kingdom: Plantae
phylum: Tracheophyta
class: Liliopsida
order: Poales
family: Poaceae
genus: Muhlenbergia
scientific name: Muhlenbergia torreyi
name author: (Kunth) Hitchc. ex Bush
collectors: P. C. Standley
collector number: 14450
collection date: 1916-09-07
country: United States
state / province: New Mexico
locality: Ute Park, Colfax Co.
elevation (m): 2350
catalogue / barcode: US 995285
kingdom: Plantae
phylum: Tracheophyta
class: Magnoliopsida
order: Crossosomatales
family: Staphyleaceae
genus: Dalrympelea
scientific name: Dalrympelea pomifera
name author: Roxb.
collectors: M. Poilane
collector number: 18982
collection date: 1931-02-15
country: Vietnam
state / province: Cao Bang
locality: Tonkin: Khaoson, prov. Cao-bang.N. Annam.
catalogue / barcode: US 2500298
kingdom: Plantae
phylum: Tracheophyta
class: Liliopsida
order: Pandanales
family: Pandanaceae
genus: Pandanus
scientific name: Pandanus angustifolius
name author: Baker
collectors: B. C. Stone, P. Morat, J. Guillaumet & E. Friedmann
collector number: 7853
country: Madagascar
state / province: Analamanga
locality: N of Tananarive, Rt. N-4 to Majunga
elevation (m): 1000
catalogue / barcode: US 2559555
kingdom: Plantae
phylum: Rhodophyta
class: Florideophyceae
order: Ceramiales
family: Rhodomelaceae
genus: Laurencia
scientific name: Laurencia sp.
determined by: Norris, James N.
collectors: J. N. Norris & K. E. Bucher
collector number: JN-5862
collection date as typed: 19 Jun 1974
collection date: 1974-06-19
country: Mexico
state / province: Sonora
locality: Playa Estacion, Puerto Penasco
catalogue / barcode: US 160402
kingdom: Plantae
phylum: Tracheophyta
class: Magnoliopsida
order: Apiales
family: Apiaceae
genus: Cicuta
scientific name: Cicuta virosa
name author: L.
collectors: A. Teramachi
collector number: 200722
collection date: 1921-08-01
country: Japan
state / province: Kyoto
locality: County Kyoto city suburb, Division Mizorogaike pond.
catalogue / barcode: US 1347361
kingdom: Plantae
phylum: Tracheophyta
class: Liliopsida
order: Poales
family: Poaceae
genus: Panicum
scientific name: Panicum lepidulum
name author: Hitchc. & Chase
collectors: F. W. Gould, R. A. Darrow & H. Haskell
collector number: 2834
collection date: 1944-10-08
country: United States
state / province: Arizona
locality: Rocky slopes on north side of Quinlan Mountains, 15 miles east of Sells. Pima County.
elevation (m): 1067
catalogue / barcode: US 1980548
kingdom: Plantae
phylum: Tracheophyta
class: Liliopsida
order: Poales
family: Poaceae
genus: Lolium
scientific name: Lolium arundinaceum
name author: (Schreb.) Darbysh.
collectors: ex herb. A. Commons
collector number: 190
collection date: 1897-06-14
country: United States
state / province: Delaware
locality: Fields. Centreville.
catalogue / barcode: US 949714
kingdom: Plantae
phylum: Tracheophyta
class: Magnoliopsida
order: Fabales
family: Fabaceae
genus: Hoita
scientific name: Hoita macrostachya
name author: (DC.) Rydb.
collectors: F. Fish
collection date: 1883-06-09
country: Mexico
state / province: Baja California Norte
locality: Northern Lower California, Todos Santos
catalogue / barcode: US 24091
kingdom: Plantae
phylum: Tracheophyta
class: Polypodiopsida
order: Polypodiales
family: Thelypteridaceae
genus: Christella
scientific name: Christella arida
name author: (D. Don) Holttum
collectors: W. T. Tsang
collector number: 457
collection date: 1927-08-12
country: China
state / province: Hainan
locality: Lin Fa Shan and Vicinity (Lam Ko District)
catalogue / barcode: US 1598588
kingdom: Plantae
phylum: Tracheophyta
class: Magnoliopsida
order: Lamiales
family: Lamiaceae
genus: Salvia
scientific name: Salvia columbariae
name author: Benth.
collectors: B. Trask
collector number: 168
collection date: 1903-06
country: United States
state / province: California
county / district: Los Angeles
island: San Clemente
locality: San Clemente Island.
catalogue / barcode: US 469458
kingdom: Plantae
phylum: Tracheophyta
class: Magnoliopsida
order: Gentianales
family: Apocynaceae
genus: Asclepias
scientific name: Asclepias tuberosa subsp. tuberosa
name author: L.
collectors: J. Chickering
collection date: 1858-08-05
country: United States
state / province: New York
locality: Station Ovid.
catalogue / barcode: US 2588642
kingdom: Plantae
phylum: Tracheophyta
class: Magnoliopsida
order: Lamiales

CHALLENGE:
Reproduce every line of the listing above without changing anything.

THE COMPLETED TASK:
kingdom: Plantae
phylum: Tracheophyta
class: Liliopsida
order: Poales
family: Poaceae
genus: Muhlenbergia
scientific name: Muhlenbergia torreyi
name author: (Kunth) Hitchc. ex Bush
collectors: P. C. Standley
collector number: 14450
collection date: 1916-09-07
country: United States
state / province: New Mexico
locality: Ute Park, Colfax Co.
elevation (m): 2350
catalogue / barcode: US 995285
kingdom: Plantae
phylum: Tracheophyta
class: Magnoliopsida
order: Crossosomatales
family: Staphyleaceae
genus: Dalrympelea
scientific name: Dalrympelea pomifera
name author: Roxb.
collectors: M. Poilane
collector number: 18982
collection date: 1931-02-15
country: Vietnam
state / province: Cao Bang
locality: Tonkin: Khaoson, prov. Cao-bang.N. Annam.
catalogue / barcode: US 2500298
kingdom: Plantae
phylum: Tracheophyta
class: Liliopsida
order: Pandanales
family: Pandanaceae
genus: Pandanus
scientific name: Pandanus angustifolius
name author: Baker
collectors: B. C. Stone, P. Morat, J. Guillaumet & E. Friedmann
collector number: 7853
country: Madagascar
state / province: Analamanga
locality: N of Tananarive, Rt. N-4 to Majunga
elevation (m): 1000
catalogue / barcode: US 2559555
kingdom: Plantae
phylum: Rhodophyta
class: Florideophyceae
order: Ceramiales
family: Rhodomelaceae
genus: Laurencia
scientific name: Laurencia sp.
determined by: Norris, James N.
collectors: J. N. Norris & K. E. Bucher
collector number: JN-5862
collection date as typed: 19 Jun 1974
collection date: 1974-06-19
country: Mexico
state / province: Sonora
locality: Playa Estacion, Puerto Penasco
catalogue / barcode: US 160402
kingdom: Plantae
phylum: Tracheophyta
class: Magnoliopsida
order: Apiales
family: Apiaceae
genus: Cicuta
scientific name: Cicuta virosa
name author: L.
collectors: A. Teramachi
collector number: 200722
collection date: 1921-08-01
country: Japan
state / province: Kyoto
locality: County Kyoto city suburb, Division Mizorogaike pond.
catalogue / barcode: US 1347361
kingdom: Plantae
phylum: Tracheophyta
class: Liliopsida
order: Poales
family: Poaceae
genus: Panicum
scientific name: Panicum lepidulum
name author: Hitchc. & Chase
collectors: F. W. Gould, R. A. Darrow & H. Haskell
collector number: 2834
collection date: 1944-10-08
country: United States
state / province: Arizona
locality: Rocky slopes on north side of Quinlan Mountains, 15 miles east of Sells. Pima County.
elevation (m): 1067
catalogue / barcode: US 1980548
kingdom: Plantae
phylum: Tracheophyta
class: Liliopsida
order: Poales
family: Poaceae
genus: Lolium
scientific name: Lolium arundinaceum
name author: (Schreb.) Darbysh.
collectors: ex herb. A. Commons
collector number: 190
collection date: 1897-06-14
country: United States
state / province: Delaware
locality: Fields. Centreville.
catalogue / barcode: US 949714
kingdom: Plantae
phylum: Tracheophyta
class: Magnoliopsida
order: Fabales
family: Fabaceae
genus: Hoita
scientific name: Hoita macrostachya
name author: (DC.) Rydb.
collectors: F. Fish
collection date: 1883-06-09
country: Mexico
state / province: Baja California Norte
locality: Northern Lower California, Todos Santos
catalogue / barcode: US 24091
kingdom: Plantae
phylum: Tracheophyta
class: Polypodiopsida
order: Polypodiales
family: Thelypteridaceae
genus: Christella
scientific name: Christella arida
name author: (D. Don) Holttum
collectors: W. T. Tsang
collector number: 457
collection date: 1927-08-12
country: China
state / province: Hainan
locality: Lin Fa Shan and Vicinity (Lam Ko District)
catalogue / barcode: US 1598588
kingdom: Plantae
phylum: Tracheophyta
class: Magnoliopsida
order: Lamiales
family: Lamiaceae
genus: Salvia
scientific name: Salvia columbariae
name author: Benth.
collectors: B. Trask
collector number: 168
collection date: 1903-06
country: United States
state / province: California
county / district: Los Angeles
island: San Clemente
locality: San Clemente Island.
catalogue / barcode: US 469458
kingdom: Plantae
phylum: Tracheophyta
class: Magnoliopsida
order: Gentianales
family: Apocynaceae
genus: Asclepias
scientific name: Asclepias tuberosa subsp. tuberosa
name author: L.
collectors: J. Chickering
collection date: 1858-08-05
country: United States
state / province: New York
locality: Station Ovid.
catalogue / barcode: US 2588642
kingdom: Plantae
phylum: Tracheophyta
class: Magnoliopsida
order: Lamiales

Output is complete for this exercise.